GOOD

Can the Art of Eating Help Develop Our Taste for Creativity?

“Eating designer” Marije Vogelzang creates sensory food experiences that stoke more than just the appetite.

A scene from this year's C2 Montreal Commerce + Creativity, where one of the main themes was food and innovation. Image courtesy of C2 Montreal.
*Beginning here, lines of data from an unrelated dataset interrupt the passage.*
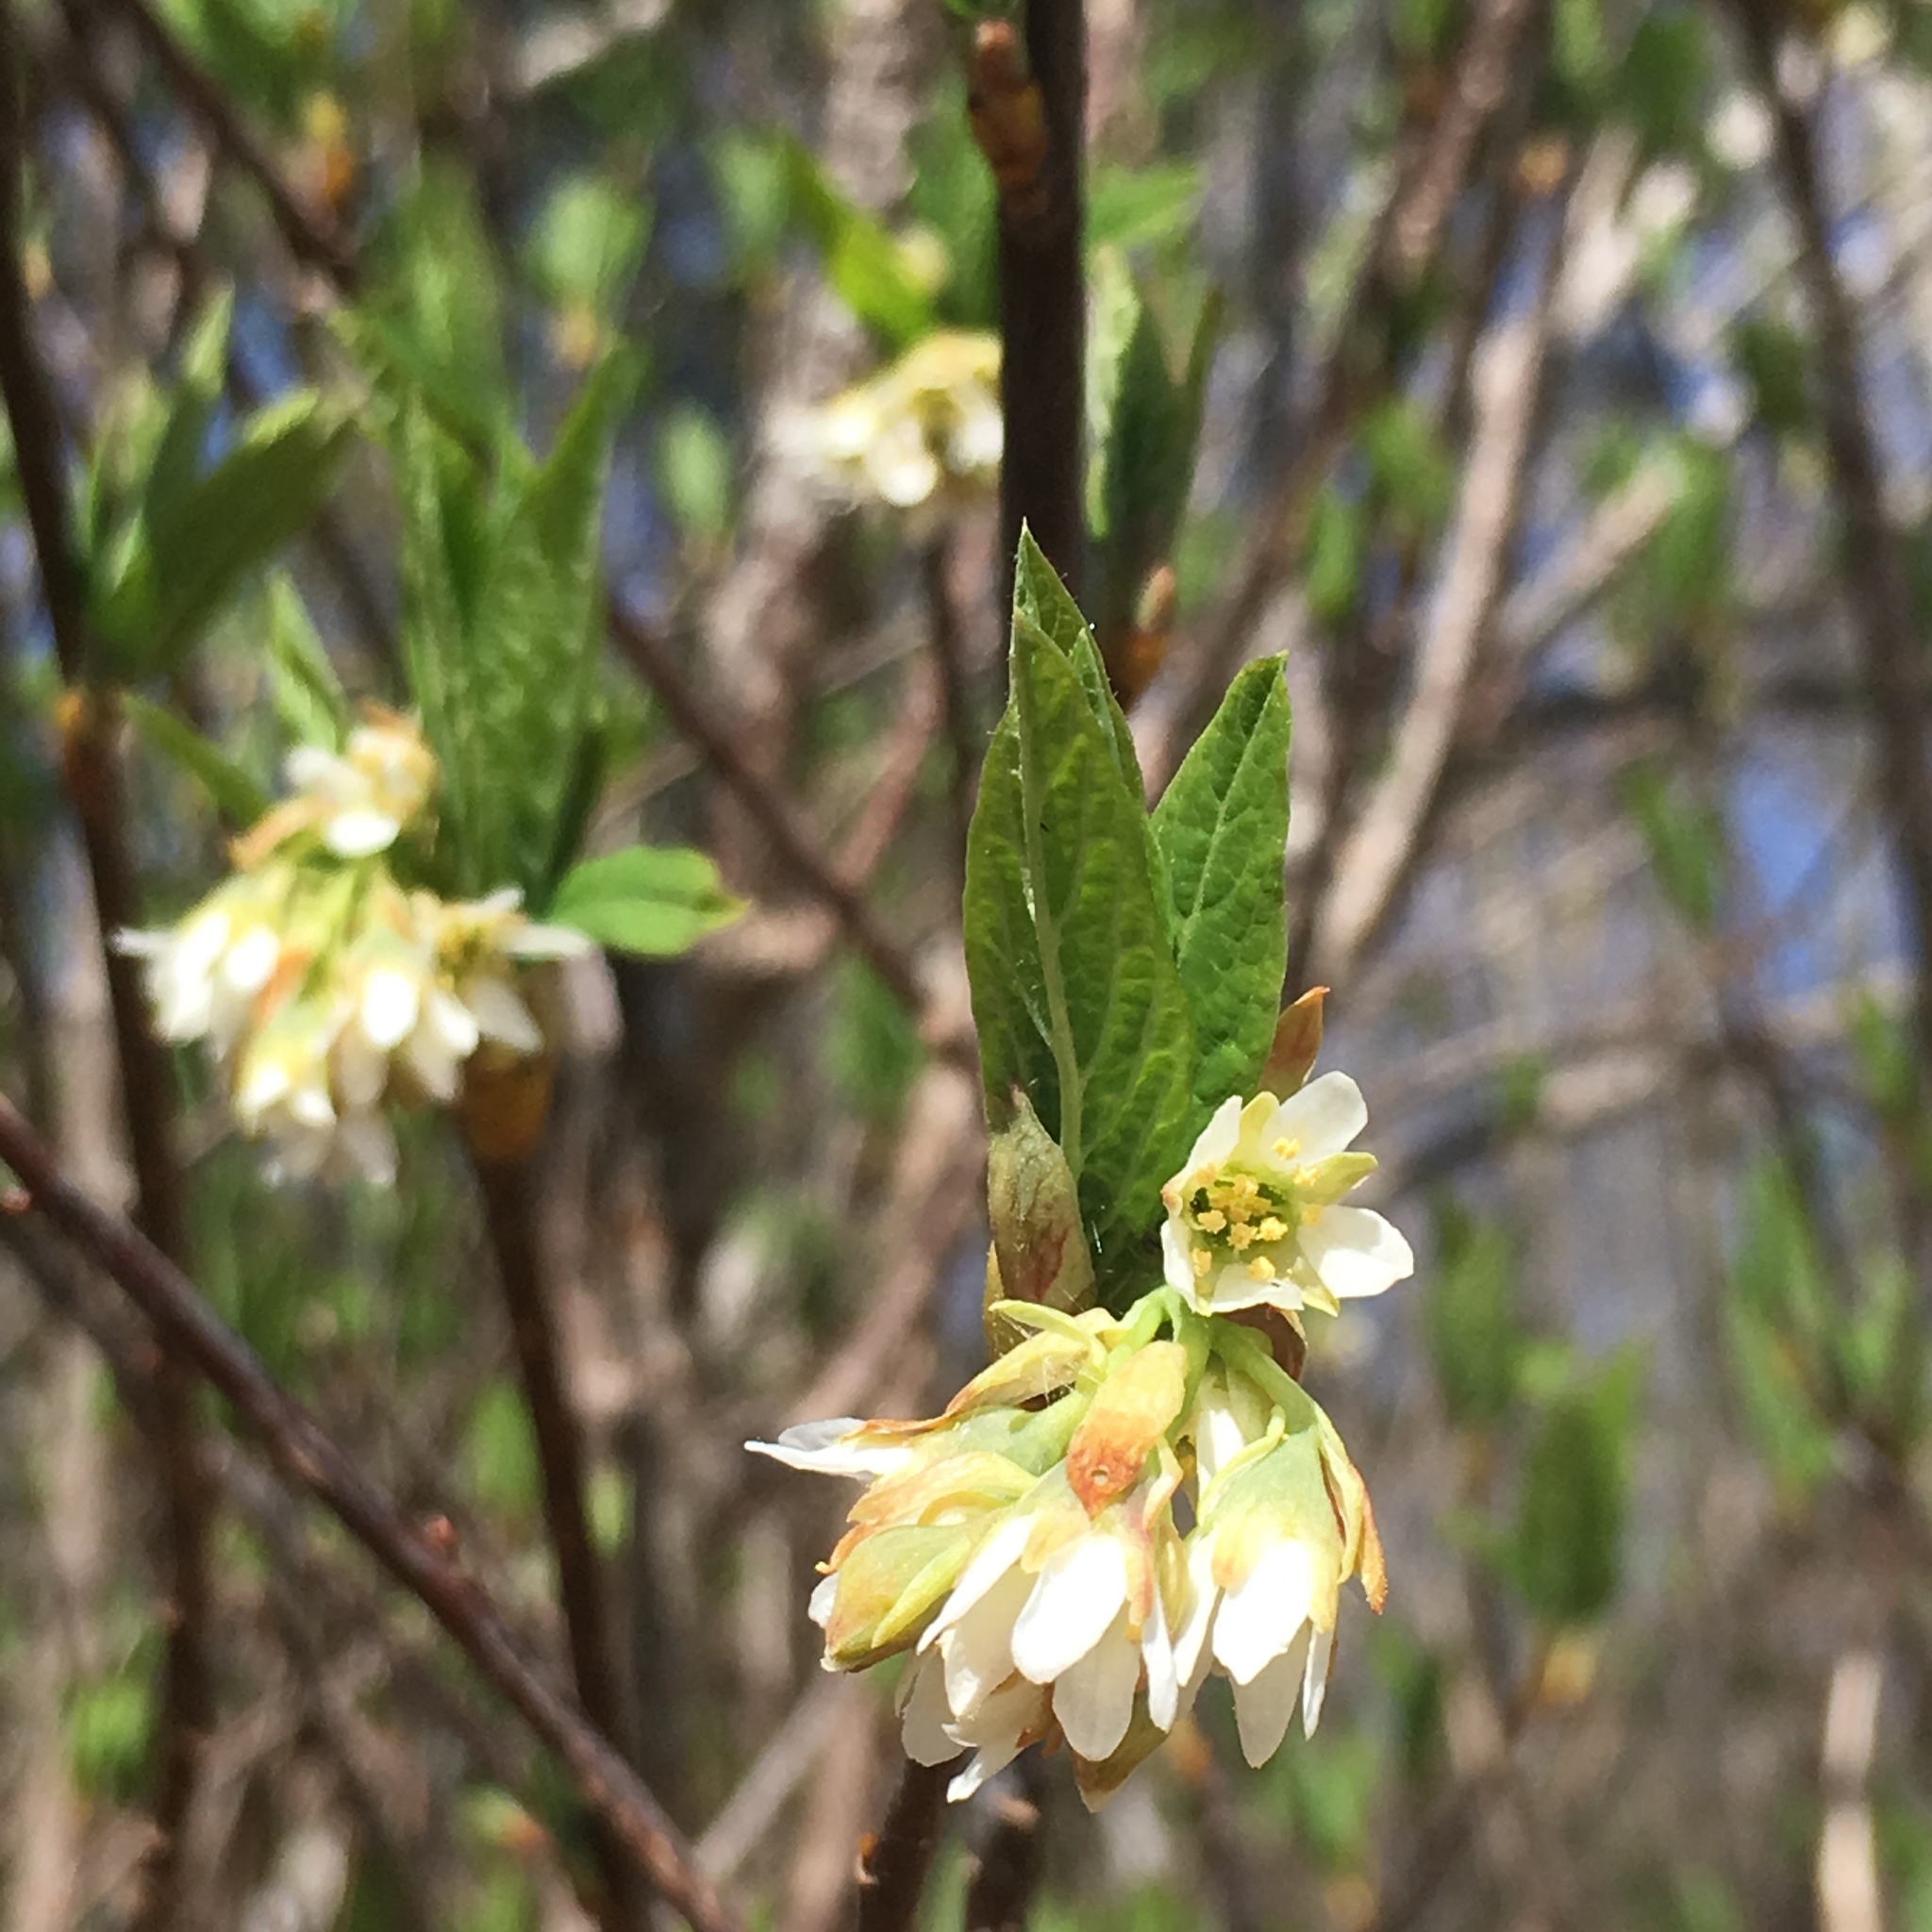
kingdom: Plantae
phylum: Tracheophyta
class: Magnoliopsida
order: Rosales
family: Rosaceae
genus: Oemleria
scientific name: Oemleria cerasiformis
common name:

Last week, Montreal, a city known both for its haute French-fusion cuisine and the decadent, gravy-filled side-dish poutine, hosted a multi-media exploration of the taste bud. This year’s C2 Montreal conference, a yearly creative event run by Cirque du Soleil that’s been described by some as “TED Talks with trapezes,” prominently featured food as one of the main themes. Events ranged from a series of workshops held by Keurig that explored smart appliances and even smarter small-business solutions, to start-up founder and farmer Sean McDonald espousing the virtues of crickets (both for livestock and human consumption). There was also the C2 Lab: Food Challenges, which included eating memory-activating popsicles, as well as experiments with virtual reality, suspension nets, and fog boxes, and the unfortunately titled “In The Mouth”—a curious series of workshops that let participants eat their way “inside the mind of a chef with a mixed-up sense of taste” via edible and audible experiments.